▸ **Records from a collection**:
§ §
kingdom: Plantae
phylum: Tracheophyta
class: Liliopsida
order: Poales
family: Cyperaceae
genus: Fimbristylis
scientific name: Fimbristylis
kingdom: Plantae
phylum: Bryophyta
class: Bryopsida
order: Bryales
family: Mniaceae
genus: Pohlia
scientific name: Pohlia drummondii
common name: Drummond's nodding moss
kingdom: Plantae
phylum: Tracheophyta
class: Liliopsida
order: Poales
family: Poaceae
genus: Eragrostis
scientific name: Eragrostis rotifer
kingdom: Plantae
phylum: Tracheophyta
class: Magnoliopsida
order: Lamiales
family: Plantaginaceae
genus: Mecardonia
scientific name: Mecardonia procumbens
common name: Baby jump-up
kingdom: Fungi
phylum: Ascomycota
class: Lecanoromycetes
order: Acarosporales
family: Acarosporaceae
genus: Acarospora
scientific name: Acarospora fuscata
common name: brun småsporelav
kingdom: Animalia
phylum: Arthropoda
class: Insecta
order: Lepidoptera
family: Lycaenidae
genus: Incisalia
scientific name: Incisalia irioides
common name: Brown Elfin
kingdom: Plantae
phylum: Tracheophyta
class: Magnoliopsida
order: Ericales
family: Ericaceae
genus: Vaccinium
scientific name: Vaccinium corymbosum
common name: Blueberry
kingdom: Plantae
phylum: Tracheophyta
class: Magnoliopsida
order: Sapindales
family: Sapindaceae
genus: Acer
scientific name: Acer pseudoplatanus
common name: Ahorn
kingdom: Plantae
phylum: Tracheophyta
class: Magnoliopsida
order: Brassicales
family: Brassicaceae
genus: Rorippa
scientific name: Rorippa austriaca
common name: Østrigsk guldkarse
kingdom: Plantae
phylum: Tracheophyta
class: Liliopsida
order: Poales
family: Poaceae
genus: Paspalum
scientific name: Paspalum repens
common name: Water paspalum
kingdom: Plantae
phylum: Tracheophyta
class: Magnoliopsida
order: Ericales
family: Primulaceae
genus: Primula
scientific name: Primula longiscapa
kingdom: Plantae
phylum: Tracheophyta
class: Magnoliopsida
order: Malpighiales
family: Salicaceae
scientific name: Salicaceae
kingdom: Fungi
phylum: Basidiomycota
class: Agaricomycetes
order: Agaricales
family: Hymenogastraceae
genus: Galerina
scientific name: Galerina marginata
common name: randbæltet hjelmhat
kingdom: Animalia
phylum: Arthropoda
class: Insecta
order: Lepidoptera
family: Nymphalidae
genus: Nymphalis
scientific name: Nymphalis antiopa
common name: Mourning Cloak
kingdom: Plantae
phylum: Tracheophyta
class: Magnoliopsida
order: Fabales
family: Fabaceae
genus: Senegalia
§ §
▸ **What is expected**:
Copy every line of the listing above without changing anything.

▸ **Answer**:
kingdom: Plantae
phylum: Tracheophyta
class: Liliopsida
order: Poales
family: Cyperaceae
genus: Fimbristylis
scientific name: Fimbristylis
kingdom: Plantae
phylum: Bryophyta
class: Bryopsida
order: Bryales
family: Mniaceae
genus: Pohlia
scientific name: Pohlia drummondii
common name: Drummond's nodding moss
kingdom: Plantae
phylum: Tracheophyta
class: Liliopsida
order: Poales
family: Poaceae
genus: Eragrostis
scientific name: Eragrostis rotifer
kingdom: Plantae
phylum: Tracheophyta
class: Magnoliopsida
order: Lamiales
family: Plantaginaceae
genus: Mecardonia
scientific name: Mecardonia procumbens
common name: Baby jump-up
kingdom: Fungi
phylum: Ascomycota
class: Lecanoromycetes
order: Acarosporales
family: Acarosporaceae
genus: Acarospora
scientific name: Acarospora fuscata
common name: brun småsporelav
kingdom: Animalia
phylum: Arthropoda
class: Insecta
order: Lepidoptera
family: Lycaenidae
genus: Incisalia
scientific name: Incisalia irioides
common name: Brown Elfin
kingdom: Plantae
phylum: Tracheophyta
class: Magnoliopsida
order: Ericales
family: Ericaceae
genus: Vaccinium
scientific name: Vaccinium corymbosum
common name: Blueberry
kingdom: Plantae
phylum: Tracheophyta
class: Magnoliopsida
order: Sapindales
family: Sapindaceae
genus: Acer
scientific name: Acer pseudoplatanus
common name: Ahorn
kingdom: Plantae
phylum: Tracheophyta
class: Magnoliopsida
order: Brassicales
family: Brassicaceae
genus: Rorippa
scientific name: Rorippa austriaca
common name: Østrigsk guldkarse
kingdom: Plantae
phylum: Tracheophyta
class: Liliopsida
order: Poales
family: Poaceae
genus: Paspalum
scientific name: Paspalum repens
common name: Water paspalum
kingdom: Plantae
phylum: Tracheophyta
class: Magnoliopsida
order: Ericales
family: Primulaceae
genus: Primula
scientific name: Primula longiscapa
kingdom: Plantae
phylum: Tracheophyta
class: Magnoliopsida
order: Malpighiales
family: Salicaceae
scientific name: Salicaceae
kingdom: Fungi
phylum: Basidiomycota
class: Agaricomycetes
order: Agaricales
family: Hymenogastraceae
genus: Galerina
scientific name: Galerina marginata
common name: randbæltet hjelmhat
kingdom: Animalia
phylum: Arthropoda
class: Insecta
order: Lepidoptera
family: Nymphalidae
genus: Nymphalis
scientific name: Nymphalis antiopa
common name: Mourning Cloak
kingdom: Plantae
phylum: Tracheophyta
class: Magnoliopsida
order: Fabales
family: Fabaceae
genus: Senegalia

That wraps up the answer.